IVF is a series of procedures by which the oocytes (eggs) are placed in a dish of nutrient fluid with the sperm and allowed to fertilise and develop for up to six days, creating an embryo. The embryos are either transferred to the uterus of the woman or frozen for later transfer. Sometimes the embryos are biopsied to evaluate their genetic make up.
Successful IVF was first reported with a live birth of a baby in July 1978. There are now millions of children born worldwide to couples following this intervention.
Who is IVF best suited for?
This type of treatment is best for women who have blocked or absent fallopian tubes, endometriosis, unexplained infertility or if the male partner has poor quality sperm. Couples who carry genes which place their children at risk of genetic abnormality or genetically based serious disorders often choose to perform IVF in order to determine the genetic makeup of the embryos before transfer to the uterus.
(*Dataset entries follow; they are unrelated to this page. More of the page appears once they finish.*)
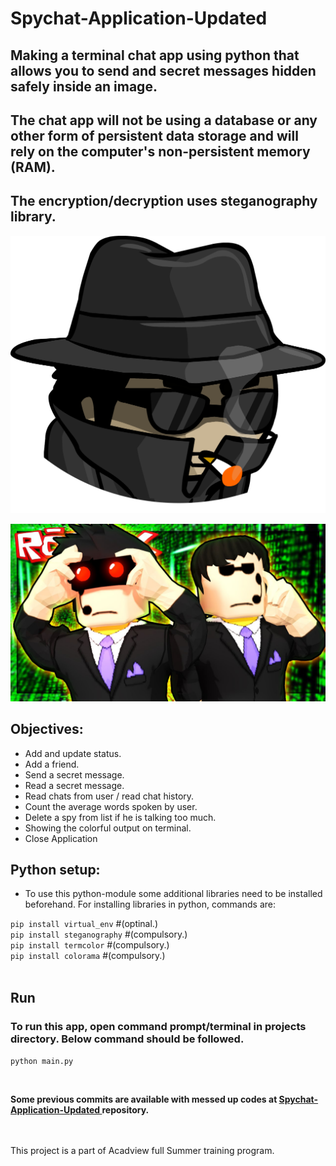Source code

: # **Spychat-Application-Updated**

## Making a terminal chat app using python that allows you to send and secret messages hidden safely inside an image.
## The chat app will not be using a database or any other form of persistent data storage and will rely on the computer's non-persistent memory (RAM).
## The encryption/decryption uses steganography library.

  ![Spy-Agent](Spy.png)

 ![Spies-Agent](spies.jpg)


 ## Objectives:
 * Add and update status.
 * Add a friend.
 * Send a secret message.
 * Read a secret message.
 * Read chats from user / read chat history.
 * Count the average words spoken by user.
 * Delete a spy from list if he is talking too much.
 * Showing the colorful output on terminal.
 * Close Application

 ## Python setup:<br>
 * To use this python-module some additional libraries need to be installed beforehand. For installing libraries in python, commands are:

 `pip install virtual_env` #(optinal.)<br>
 `pip install steganography` #(compulsory.)<br>
 `pip install termcolor` #(compulsory.)<br>
 `pip install colorama` #(compulsory.)<br>
 <br>
 ## Run<br>
 ### To run this app, open command prompt/terminal in projects directory. Below command should be followed.

 `python main.py`

 <br>

 **Some previous commits are available with messed up codes at <a href="https://github.com/MukeshDubey1420/SpyChat-Application-Updated">Spychat-Application-Updated </a> repository.**

 <br><br>
 This project is a part of Acadview full Summer training program.
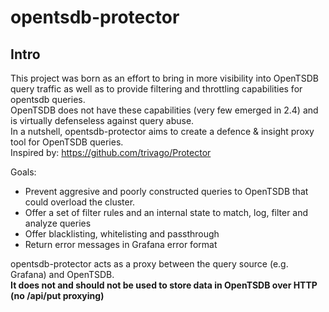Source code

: # opentsdb-protector

## Intro

This project was born as an effort to bring in more visibility into OpenTSDB query traffic as well as to provide
filtering and throttling capabilities for opentsdb queries.\
OpenTSDB does not have these capabilities (very few emerged in 2.4) and is virtually defenseless against query abuse.\
In a nutshell, opentsdb-protector aims to create a defence & insight proxy tool for OpenTSDB queries.\
Inspired by: https://github.com/trivago/Protector

Goals:

* Prevent aggresive and poorly constructed queries to OpenTSDB that could overload the cluster.
* Offer a set of filter rules and an internal state to match, log, filter and analyze queries
* Offer blacklisting, whitelisting and passthrough
* Return error messages in Grafana error format

opentsdb-protector acts as a proxy between the query source (e.g. Grafana) and OpenTSDB.\
**It does not and should not be used to store data in OpenTSDB over HTTP (no /api/put proxying)**

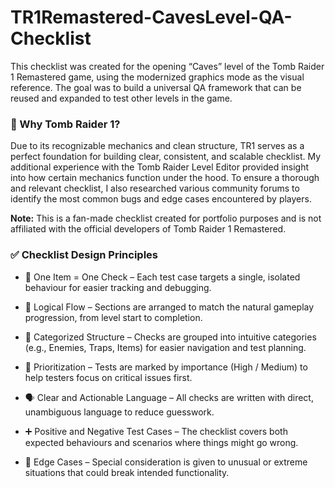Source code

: # TR1Remastered-CavesLevel-QA-Checklist

This checklist was created for the opening “Caves” level of the Tomb Raider 1 Remastered game, using the modernized graphics mode as the visual reference. 
The goal was to build a universal QA framework that can be reused and expanded to test other levels in the game.



### 🧠 Why Tomb Raider 1?
Due to its recognizable mechanics and clean structure, TR1 serves as a perfect foundation for building clear, consistent, and scalable checklist. 
My additional experience with the Tomb Raider Level Editor provided insight into how certain mechanics function under the hood.
To ensure a thorough and relevant checklist, I also researched various community forums to identify the most common bugs and edge cases encountered by players.

**Note:** This is a fan-made checklist created for portfolio purposes and is not affiliated with the official developers of Tomb Raider 1 Remastered.


### ✅ Checklist Design Principles

* 🎯 One Item = One Check – Each test case targets a single, isolated behaviour for easier tracking and debugging.


* 🔄 Logical Flow – Sections are arranged to match the natural gameplay progression, from level start to completion.


* 📂 Categorized Structure – Checks are grouped into intuitive categories (e.g., Enemies, Traps, Items) for easier navigation and test planning.


* 🚦 Prioritization – Tests are marked by importance (High / Medium) to help testers focus on critical issues first.


* 🗣️ Clear and Actionable Language – All checks are written with direct, unambiguous language to reduce guesswork.


* ➕ Positive and Negative Test Cases – The checklist covers both expected behaviours and scenarios where things might go wrong.


* 🧪 Edge Cases – Special consideration is given to unusual or extreme situations that could break intended functionality.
What is the IVF procedure?
- The ovaries are stimulated with fertility drugs into producing more eggs (ideally 5-10) - normally only one egg is released per cycle. The idea is not to produce too many eggs as this can lead to poor egg quality and can place the woman’s health at risk.
- After stimulation of the ovaries, a number of ultrasound scans are performed over a two-week period, to determine the date for egg collection.
- When the date is right, the eggs are located and collected under ultrasound while the woman is under anaesthesia.
- The eggs are placed in a sterile culture dish and placed in an incubator. If a fresh semen sample is to be used it has to be produced on the same day that the eggs are collected. Alternatively frozen semen can be thawed.
- The semen sample is then prepared by a trained embryologist and approximately 100,000 sperm are placed with each egg in culture dishes in the incubator overnight.
- Any fertilised eggs or embryos are then cultured for 2-6 days in an incubator, before the best quality embryo is transferred to the uterus - other good quality embryos can be frozen for future use.
- Injections or vaginal gel or pessaries containing progesterone, can be taken. Generally extra treatment either injections or vaginal gel are taken after embryo transfer to optimise the chance of the treatment cycle being successful.
- A pregnancy test can be taken in 2-3 weeks.